• TO DO
- 1) In the essay "Voice Lessons," what gift does the writer receive for an 11th birthday?
- 2) Write out the stretch of the "Voice Lessons" essay from "In fifth grade" through "the teacher asks.".
═══ SUPPLIED TEXT
Voice Lessons

Back and forth, I swing myself in our backyard. Small hands wrapped around metal chains. High sounds coming from my throat. An early memory.

*

 “We’ve been listening to your daughter’s singing,” our neighbour Mrs. Clark says.

Mother looks at me and I look back at her confused. I stand very still and pretend to be invisible.

“Singing?” Mother repeats.

“Out on the swing, in your backyard,” Mrs. Clark says. “Very high and sweet. Like an angel.”

Singing? Is that what I’d been doing while pumping my legs as fast as they could go to lift my swing higher. The sound flew from my mouth. Behind closed eyelids, colours danced. Whoosh. The metal swing set continued to creak as I flew effortlessly up towards the stars.

Traveling through the heavens on my swing, the three-year-old me was invincible. No need for companions or words, just melodies. I hadn’t thought about what I was doing, until Mrs. Clark gave it a name.

I listen to my parents’ recordings of Harry Belafonte singing “Day O” and sing along. Fashioning a make-believe microphone for myself from the gold painted cylinder piece on a cord

that raised and lowered the lamp in the corner, I stand beside my father’s easy chair and perform for an imaginary audience.

One day my parents play a Joan Baez record. What a beautiful voice. Her nose is even a little crooked like my own. I learn all her songs. A guitar is given to me for my 11th birthday and I wait for lessons that summer.

In fifth grade music, our entire class of 30 children sing “Swing Low, Sweet Chariot,” rehearsing to perform it for a school assembly. “Would anyone like to sing a verse alone?” the teacher asks.

I raise my hand.

“Yes, give it a try,” she says. I sing a verse, and she assigns me both verses.

“Do you take voice lessons?” my classmates ask afterwards. “You sound like an opera singer.”

Can someone teach you how to sing? Wasn’t singing something you just did, matching your voice to the notes played on the piano?

Always the last to be picked for the softball or soccer team, I’m the girl who wears odd clothes and talks differently. Are they actually complimenting me? I can’t wait to get home to share my good news.

*

Not everyone likes my high voice. That’s okay. I can make music. Any kind I want. My voice is my instrument.

Mrs. Lacey, my voice teacher in college, has long dark hair and a complexion that makes me think of rosy cheeked children playing in the snow. She tells me she is looking for “pure sound.”

During my weekly private lesson, she talks about her baritone husband’s career. “It’s so much easier for him to find work,” she says. “There’s an excess of sopranos.”

She takes apart each phrase I sing to find my flaws. “It’s all about the breath,” she says, “like sipping through a straw. You are the vessel that creates sound.”

My pronunciation of Italian, German, French needs correction. My vowel sounds should be more open. In our group classes, it is the other students who she praises. I keep practicing and hear only criticism. I begin to doubt whether I should be singing.

During second semester I audition for sophomore chorus. Alone on the wooden stage, I remind myself to stand tall with shoulders relaxed. Breathing through my nose as I was taught, I struggle to inhale. My knees are shaking and my voice is trembling. Twice the choir director asks me if I am really majoring in voice. Ashamed, I stare at the floor.

I transfer to another university. Change my major to anthropology and begin to sing only for myself – while washing dishes, driving, or in the shower accompanied by the patter of water against my back.
══════
═══ RECORD EXTRACTS
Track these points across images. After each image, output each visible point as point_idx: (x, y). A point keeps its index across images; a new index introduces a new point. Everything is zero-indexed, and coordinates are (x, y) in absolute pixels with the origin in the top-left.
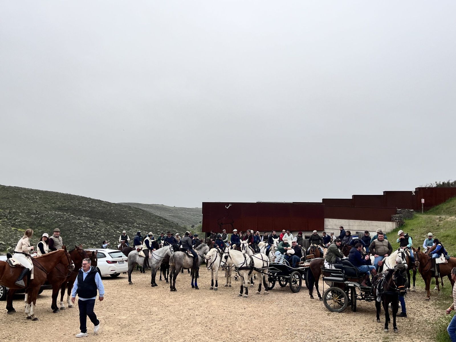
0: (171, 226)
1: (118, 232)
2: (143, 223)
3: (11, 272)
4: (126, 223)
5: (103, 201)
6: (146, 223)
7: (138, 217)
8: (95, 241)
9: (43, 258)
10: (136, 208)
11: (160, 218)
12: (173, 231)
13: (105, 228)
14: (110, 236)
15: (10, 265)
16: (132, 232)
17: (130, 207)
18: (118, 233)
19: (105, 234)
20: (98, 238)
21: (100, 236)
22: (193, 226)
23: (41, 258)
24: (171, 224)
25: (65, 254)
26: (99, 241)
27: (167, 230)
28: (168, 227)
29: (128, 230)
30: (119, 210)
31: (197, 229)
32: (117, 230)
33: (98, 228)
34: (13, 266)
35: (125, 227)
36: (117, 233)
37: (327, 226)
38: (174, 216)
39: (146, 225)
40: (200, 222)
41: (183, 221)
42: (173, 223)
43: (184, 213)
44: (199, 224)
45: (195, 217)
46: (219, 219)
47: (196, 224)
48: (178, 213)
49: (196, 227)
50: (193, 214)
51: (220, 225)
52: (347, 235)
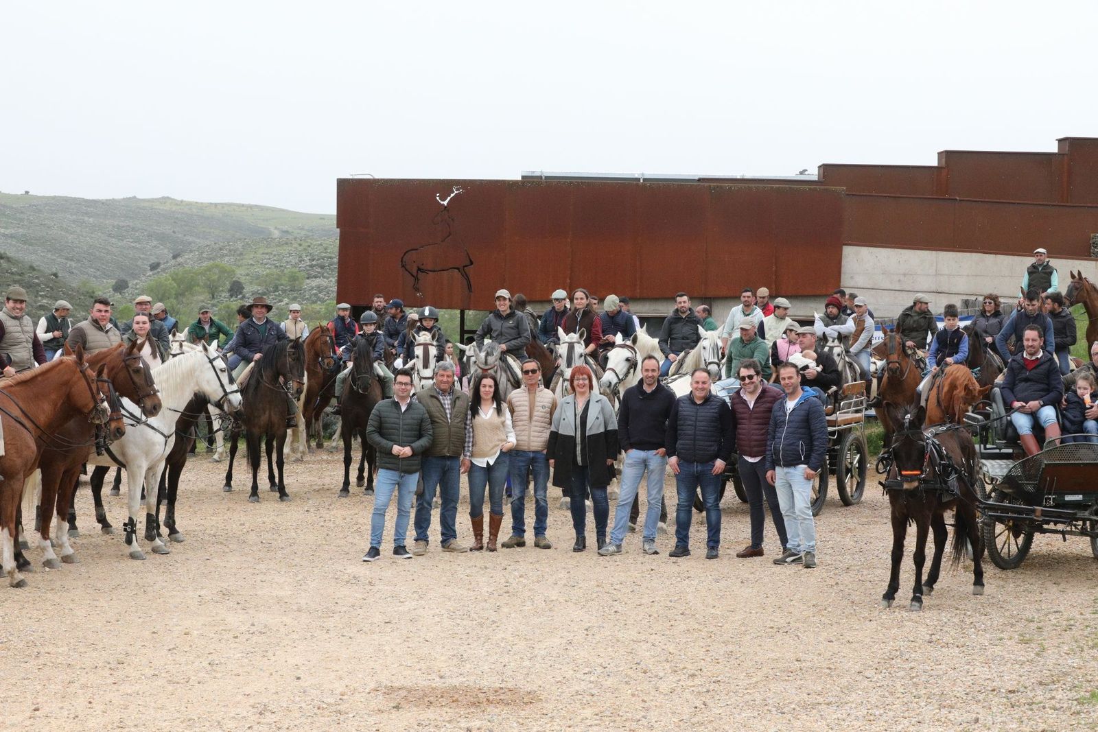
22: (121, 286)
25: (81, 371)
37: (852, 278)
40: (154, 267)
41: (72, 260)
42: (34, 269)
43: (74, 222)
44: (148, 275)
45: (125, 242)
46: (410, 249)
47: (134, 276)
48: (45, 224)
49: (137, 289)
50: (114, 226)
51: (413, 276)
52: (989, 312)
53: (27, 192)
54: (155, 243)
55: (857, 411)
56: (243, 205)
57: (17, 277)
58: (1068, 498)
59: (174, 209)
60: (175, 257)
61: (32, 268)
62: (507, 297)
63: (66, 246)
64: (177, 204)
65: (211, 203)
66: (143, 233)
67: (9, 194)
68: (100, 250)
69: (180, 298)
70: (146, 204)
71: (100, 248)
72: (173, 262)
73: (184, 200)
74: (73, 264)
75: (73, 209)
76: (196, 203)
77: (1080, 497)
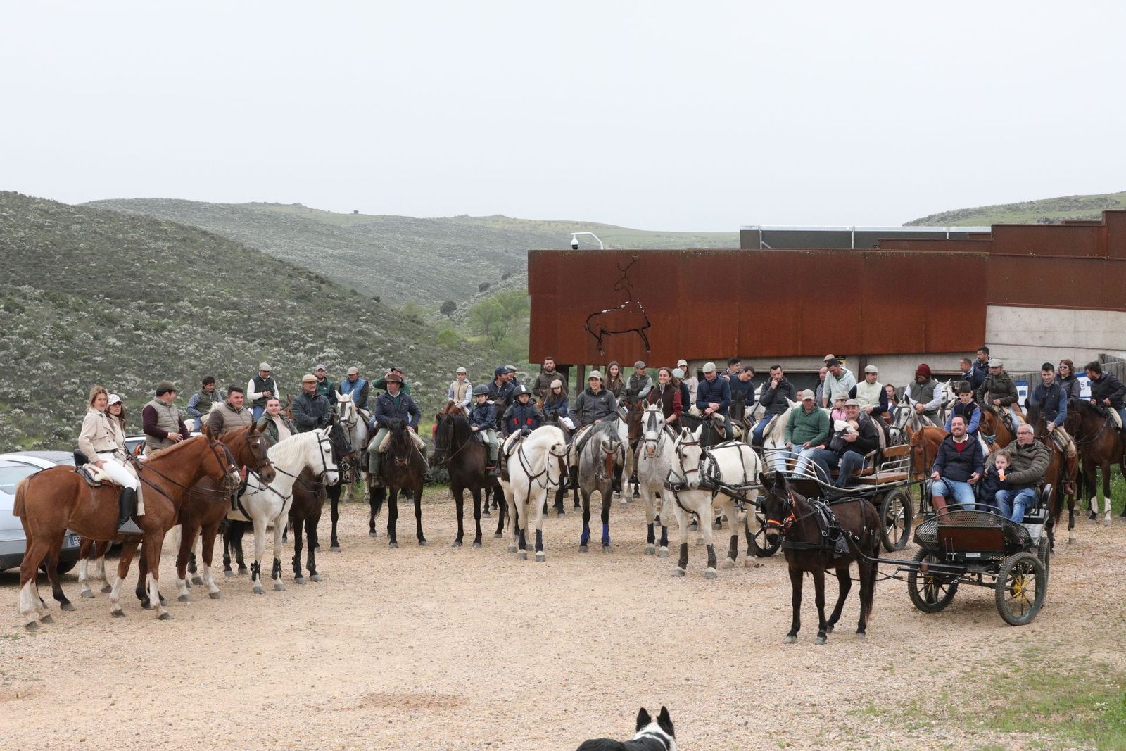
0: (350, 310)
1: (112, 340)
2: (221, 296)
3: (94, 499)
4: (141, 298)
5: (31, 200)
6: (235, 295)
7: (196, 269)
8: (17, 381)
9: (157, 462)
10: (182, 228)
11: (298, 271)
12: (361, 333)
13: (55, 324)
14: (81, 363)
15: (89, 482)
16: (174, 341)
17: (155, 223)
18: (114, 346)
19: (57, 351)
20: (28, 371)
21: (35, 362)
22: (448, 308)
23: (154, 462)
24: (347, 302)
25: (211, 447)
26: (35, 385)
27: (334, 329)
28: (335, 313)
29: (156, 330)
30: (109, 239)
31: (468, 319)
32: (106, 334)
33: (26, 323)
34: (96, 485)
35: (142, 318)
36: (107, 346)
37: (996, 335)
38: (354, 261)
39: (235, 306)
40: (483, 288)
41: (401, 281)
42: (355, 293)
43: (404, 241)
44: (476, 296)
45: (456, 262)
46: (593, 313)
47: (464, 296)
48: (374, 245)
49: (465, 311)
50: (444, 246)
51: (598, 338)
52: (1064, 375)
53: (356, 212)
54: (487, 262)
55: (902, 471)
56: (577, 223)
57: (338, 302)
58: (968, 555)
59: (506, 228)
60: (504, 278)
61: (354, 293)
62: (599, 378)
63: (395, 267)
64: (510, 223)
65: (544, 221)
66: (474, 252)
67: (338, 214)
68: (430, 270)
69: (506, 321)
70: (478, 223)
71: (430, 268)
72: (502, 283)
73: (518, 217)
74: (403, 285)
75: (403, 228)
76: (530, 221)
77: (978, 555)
══════
• REPLIES
- 1) A guitar.

- 2)
In fifth grade music, our entire class of 30 children sing “Swing Low, Sweet Chariot,” rehearsing to perform it for a school assembly. “Would anyone like to sing a verse alone?” the teacher asks.